▶ [Work required]: The data below should be printed in full, exactly, and without any of its images.

▶ [Material for the task]:
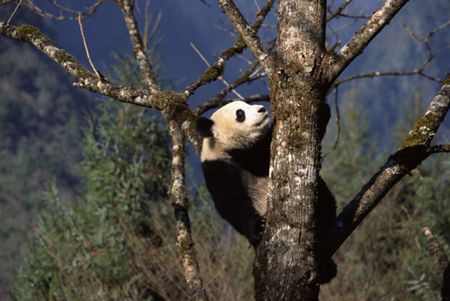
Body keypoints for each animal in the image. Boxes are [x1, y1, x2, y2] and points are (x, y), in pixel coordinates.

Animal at [197, 100, 338, 282]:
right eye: (240, 114)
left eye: (247, 104)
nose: (261, 109)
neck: (234, 151)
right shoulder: (218, 169)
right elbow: (231, 204)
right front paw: (258, 227)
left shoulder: (260, 152)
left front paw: (322, 110)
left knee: (325, 201)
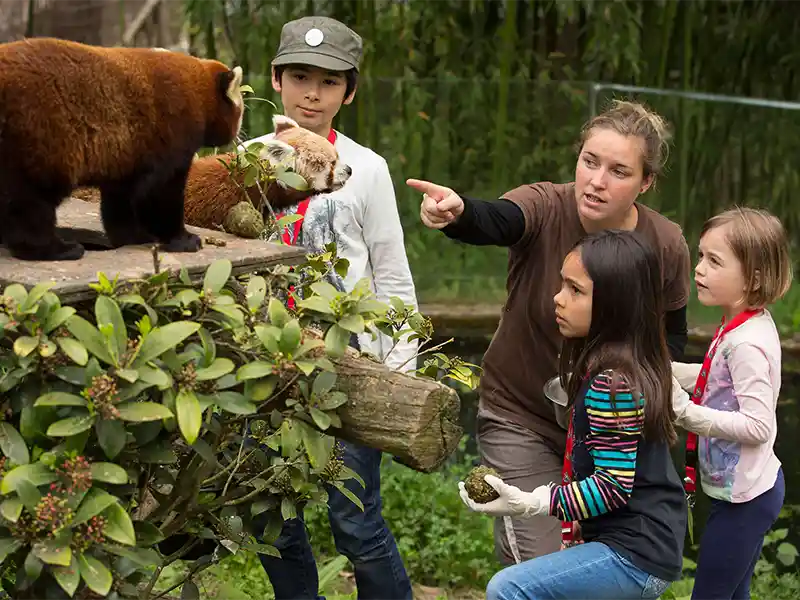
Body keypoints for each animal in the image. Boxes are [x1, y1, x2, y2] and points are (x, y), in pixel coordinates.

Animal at [0, 38, 245, 258]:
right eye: (240, 112)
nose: (238, 133)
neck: (196, 89)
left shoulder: (127, 154)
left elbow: (120, 201)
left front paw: (133, 236)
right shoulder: (172, 132)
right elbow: (159, 194)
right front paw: (182, 239)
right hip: (37, 135)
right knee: (30, 202)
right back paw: (55, 249)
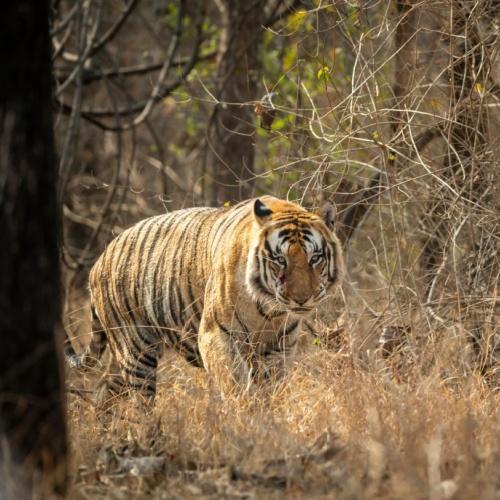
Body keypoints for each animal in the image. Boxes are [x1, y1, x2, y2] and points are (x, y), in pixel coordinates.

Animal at [65, 197, 344, 400]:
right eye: (279, 260)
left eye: (315, 258)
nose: (301, 299)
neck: (270, 311)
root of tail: (99, 260)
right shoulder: (215, 335)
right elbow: (236, 382)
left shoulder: (278, 348)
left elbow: (271, 391)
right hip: (136, 351)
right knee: (139, 403)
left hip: (121, 357)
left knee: (105, 393)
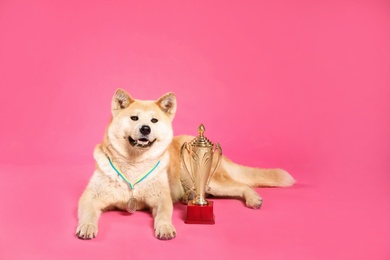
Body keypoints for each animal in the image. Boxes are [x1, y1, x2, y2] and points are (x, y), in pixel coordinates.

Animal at [76, 89, 294, 240]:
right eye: (134, 118)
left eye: (154, 120)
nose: (145, 129)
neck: (134, 166)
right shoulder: (90, 197)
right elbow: (87, 213)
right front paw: (87, 226)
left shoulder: (161, 199)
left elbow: (164, 214)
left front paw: (165, 227)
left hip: (210, 182)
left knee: (243, 185)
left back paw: (253, 199)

▶ [Finished task]:
Body keypoints for each animal in the image. Boxes are [x1, y1, x2, y2] and points are (x, y), in pixel coordinates.

Animal at [197, 100, 338, 282]:
right eye: (240, 114)
left eye: (247, 104)
nose: (261, 109)
neck: (234, 151)
right shoulder: (218, 169)
right elbow: (231, 204)
right front paw: (258, 227)
left shoulder: (260, 152)
left front paw: (322, 110)
left knee: (325, 201)
Body keypoints for each animal in the image. Boxes are [x1, y1, x2, y2] and points are (x, y), in pixel coordinates.

Animal at [0, 38, 245, 258]:
right eye: (240, 112)
nose: (238, 133)
neck: (196, 89)
left shoulder: (127, 154)
left elbow: (120, 201)
left front paw: (133, 236)
right shoulder: (172, 132)
right elbow: (159, 194)
right front paw: (182, 239)
right hip: (37, 135)
right knee: (30, 202)
right back paw: (55, 249)
Body keypoints for each animal in the image. Boxes are [x1, y1, x2, y2] and points are (x, y), in pixel coordinates.

Animal at [65, 197, 344, 400]:
right eye: (279, 260)
left eye: (315, 258)
nose: (301, 299)
neck: (270, 311)
root of tail: (99, 260)
right shoulder: (215, 335)
right elbow: (236, 382)
left shoulder: (278, 348)
left elbow: (271, 391)
right hip: (136, 351)
right knee: (139, 403)
left hip: (121, 357)
left knee: (105, 393)
Body keypoints for each animal in the image. Boxes are [x1, y1, x2, y2] and points are (x, y), in pixel coordinates.

Animal at [76, 89, 294, 240]:
right eye: (134, 118)
left eye: (154, 120)
nose: (145, 129)
neck: (134, 166)
right shoulder: (90, 197)
right elbow: (87, 213)
right front paw: (87, 226)
left shoulder: (161, 199)
left elbow: (164, 214)
left front paw: (165, 227)
left hip: (210, 182)
left knee: (243, 185)
left back paw: (253, 199)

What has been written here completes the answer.